While the lungs are the primary target of the SARS-CoV-2 coronavirus, other organs of the body can also bear the brunt of the disease. Several individuals who contract COVID-19 have been found to suffer damage to the kidneys—Acute kidney injury (AKI). Nevertheless, it is not certain whether the virus plays a direct or an indirect role in this. Now, scientists have found that despite being able to infect human kidney cells, the coronavirus may not typically cause cell death within the organ.
According to a new study by a team of Israeli researchers, the SARS-CoV-2 virus can infect and replicate within human kidney cells. However, it may not result in the kind of cell death that is found in organs such as the lungs. The authors also found that kidney cells that already exhibit signs of injury may be more easily invaded by the pathogen and can develop additional injuries.
"SARS-CoV-2 can infect kidney cells without a cytopathic effect. AKI-induced cellular proliferation may potentially intensify infectivity and tubular damage by SARS-CoV-2, suggesting that early intervention in AKI is warranted to help minimize kidney infection," the authors wrote.
Extensive Renal Damage Among COVID-19 Patients
AKI is a widespread complication among hospitalized COVID-19 patients. Studies have noted that the incidence rate of AKI among such patients can be anywhere between 39 to 52 percent. Mortality rates among COVID-19 patients have also been found to be driven higher due to severe renal damage, with some studies finding that only 30 percent survive. Therefore, understanding the role of the SARS-CoV-2 in AKI is of paramount importance.
In order to investigate the level of the novel coronavirus' involvement in kidney injury, the team cultivated human kidney cells in the lab and infected them with the virus.
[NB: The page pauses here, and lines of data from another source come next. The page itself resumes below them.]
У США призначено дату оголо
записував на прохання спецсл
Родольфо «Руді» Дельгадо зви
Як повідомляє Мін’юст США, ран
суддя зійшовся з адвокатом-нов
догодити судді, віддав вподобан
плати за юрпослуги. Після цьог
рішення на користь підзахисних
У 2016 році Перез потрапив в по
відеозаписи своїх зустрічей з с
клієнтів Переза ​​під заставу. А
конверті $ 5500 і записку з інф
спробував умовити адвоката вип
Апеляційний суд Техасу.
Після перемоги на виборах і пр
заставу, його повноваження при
The cells used in the experiments were cultured as three-dimensional spheroids—enabling the imitation of a healthy kidney—or as a two-dimensional layer that mimicked the cells of a severely injured kidney.
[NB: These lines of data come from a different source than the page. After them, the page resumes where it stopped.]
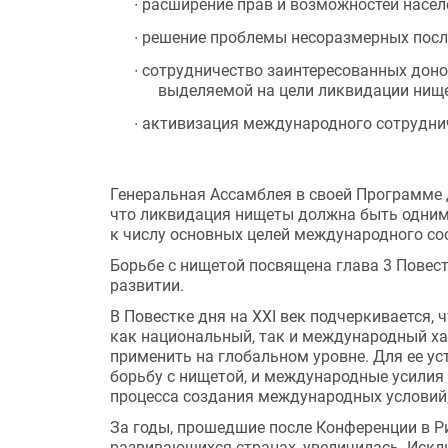
∙
расширение прав и возможностей населе
∙
решение проблемы несоразмерных посл
∙
сотрудничество заинтересованных донор
выделяемой на цели ликвидации нище
∙
активизация международного сотруднич
Генеральная Ассамблея в своей Программе д
что ликвидация нищеты должна быть одним 
к числу основных целей международного со
Борьбе с нищетой посвящена глава 3 Повест
развитии.
В Повестке дня на XXI век подчеркивается,
как национальный, так и международный ха
применить на глобальном уровне. Для ее у
борьбу с нищетой, и международные усилия
процесса создания международных условий
За годы, прошедшие после Конференции в Ри
развивающихся странах, увеличилась. Искл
The spheroids were examined for the expression receptors ACE2 (angiotensin-converting enzyme 2), BSG/CD147 (Basigin/ cluster of differentiation 147) and TMPRSS2 (Transmembrane serine protease 2)—the cellular proteins, particularly ACE2, that the SARS-CoV-2 uses to gain entry into cells. Significantly higher levels of the receptors were found to be expressed by the three-dimensional cells in comparison to 2D cell layers, thereby, providing ideal conditions for the virus to infect cells.
Hurting Without Killing
The authors found that in spite of entering, infecting, and replicating within human adult kidney cells, the novel coronavirus did not typically cause cell death. Before being infected, the cells contained high levels of type 1 interferon(IFN)-related molecules —cytokines or signaling proteins that are produced by cells as a response to infections. When the cells were infected, the infection was found to trigger an inflammatory response that led to the increase of IFN-related molecules.
However, kidney cells that possessed inadequate amounts of the cytokine molecules died upon being infected. This suggested that the stimulation of inflammatory response of the signaling chemicals provided a protective effect. The study also gleaned that cells that imitated a severely injured kidney had higher susceptibility to infection and further injury, but not cellular death.
"The data indicate that it is unlikely that the virus is a primary cause of acute kidney injury seen in COVID-19 patients. It implies that if such injury takes place in the kidney by any cause, the virus might jump on the wagon to intensify it. Therefore, if we're able to limit the common scenario of acute kidney injury in the first place, then there might be the possibility to minimize potential damage caused by the virus," illustrated Dr. Benjamin Dekel, lead author of the study, in a statement.